4. A fourth group, called lithotrophs(literally meaning rock eaters) or chemoautotrophs(which are able to synthesize all of the organic compounds they need from inorganic raw materials in the absence of sunlight.), obtains its energy from compounds of nitrogen, sulfur, iron or hydrogen instead of from carbon compounds.
Functions
They perform important services related to water
dynamics.
nutrient cycling
disease suppression.
many organisms will compete with disease-causing organisms in roots and
on aboveground surfaces of plants.
Important Bacteria
Nitrogen-fixing The plant supplies simple carbon compounds to
the bacteria, and it converts nitrogen (N2) from air into a form the plant
host can use. When leaves or roots from the host plant decompose, soil nitrogen
increases in the surrounding area.
Nitrifying change ammonium to nitrite then to nitrate – a
preferred form of nitrogen for grasses and most row crops. Nitrate is leached
more easily from the soil, so some farmers use nitrification inhibitors to reduce
the activity of one type of nitrifying(scavenging potentially toxic nitrogen compounds from their surroundings, including: ammonia and nitrite).

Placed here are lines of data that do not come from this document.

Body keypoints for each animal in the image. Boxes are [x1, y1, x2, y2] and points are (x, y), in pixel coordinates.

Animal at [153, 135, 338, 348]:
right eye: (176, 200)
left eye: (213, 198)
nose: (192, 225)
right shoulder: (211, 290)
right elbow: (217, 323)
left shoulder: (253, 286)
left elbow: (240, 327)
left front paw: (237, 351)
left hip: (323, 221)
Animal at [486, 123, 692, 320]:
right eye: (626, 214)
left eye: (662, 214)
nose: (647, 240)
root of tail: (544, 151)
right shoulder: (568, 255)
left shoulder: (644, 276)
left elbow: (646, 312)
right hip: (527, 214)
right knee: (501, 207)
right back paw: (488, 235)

Nitrifying it are suppressed in forest soils, so that most of the nitrogen remains as ammonium.
Denitrifying convert nitrate to nitrogen (N2) or nitrous oxide
(N2O) gas. Denitrifiers are anaerobic, meaning they are active where oxygen is
absent, such as in saturated soils or inside soil aggregates.
Actinomycetes are a large group of bacteria that grow as hyphae like
fungi . They are responsible for the characteristically “earthy” smell of freshly
turned, healthy soil. Actinomycetes decompose a wide array of
hard-to-decompose compounds and are active at high pH levels. Fungi are more
important in degrading these compounds at low pH. A number of antibiotics are
produced by actinomycetes such as Streptomyces.
They are found where?
It is more competitive when easy-to-metabolize substrates are
present such as fresh, young plant residue and the compounds found near living
roots.
They are especially concentrated in the region next to and in the root.

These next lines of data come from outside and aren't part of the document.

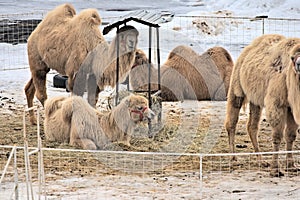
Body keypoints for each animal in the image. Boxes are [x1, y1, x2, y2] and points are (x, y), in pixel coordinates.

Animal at [224, 34, 300, 177]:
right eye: (293, 58)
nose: (299, 64)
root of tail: (248, 49)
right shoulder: (276, 103)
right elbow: (277, 136)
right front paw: (275, 170)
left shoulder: (292, 107)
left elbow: (291, 135)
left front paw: (291, 166)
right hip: (236, 84)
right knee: (232, 121)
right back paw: (233, 158)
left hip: (255, 99)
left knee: (252, 126)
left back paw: (261, 160)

Some believe that plants produce certain types of root exudates to encourage
the growth of protective bacteria.
One celled organisms that encourage plant growth
Certain strains of the soil bacteria have anti-fungal activity that inhibits some
plant pathogens(A disease-causing organism). Those strains can increase plant growth in several ways. They may produce a compound that inhibits the growth of pathogens or reduces invasion of the plant by a pathogen. They may also produce growth factors that
directly increase plant growth.
The plant growth-enhancing organism occur naturally in soils, but may not be in
high enough numbers to have a great effect. Soon, gardners may be able to coat
seeds with this anti-fungal to ensure that the bacteria reduce pathogens around the seed and root of the crop.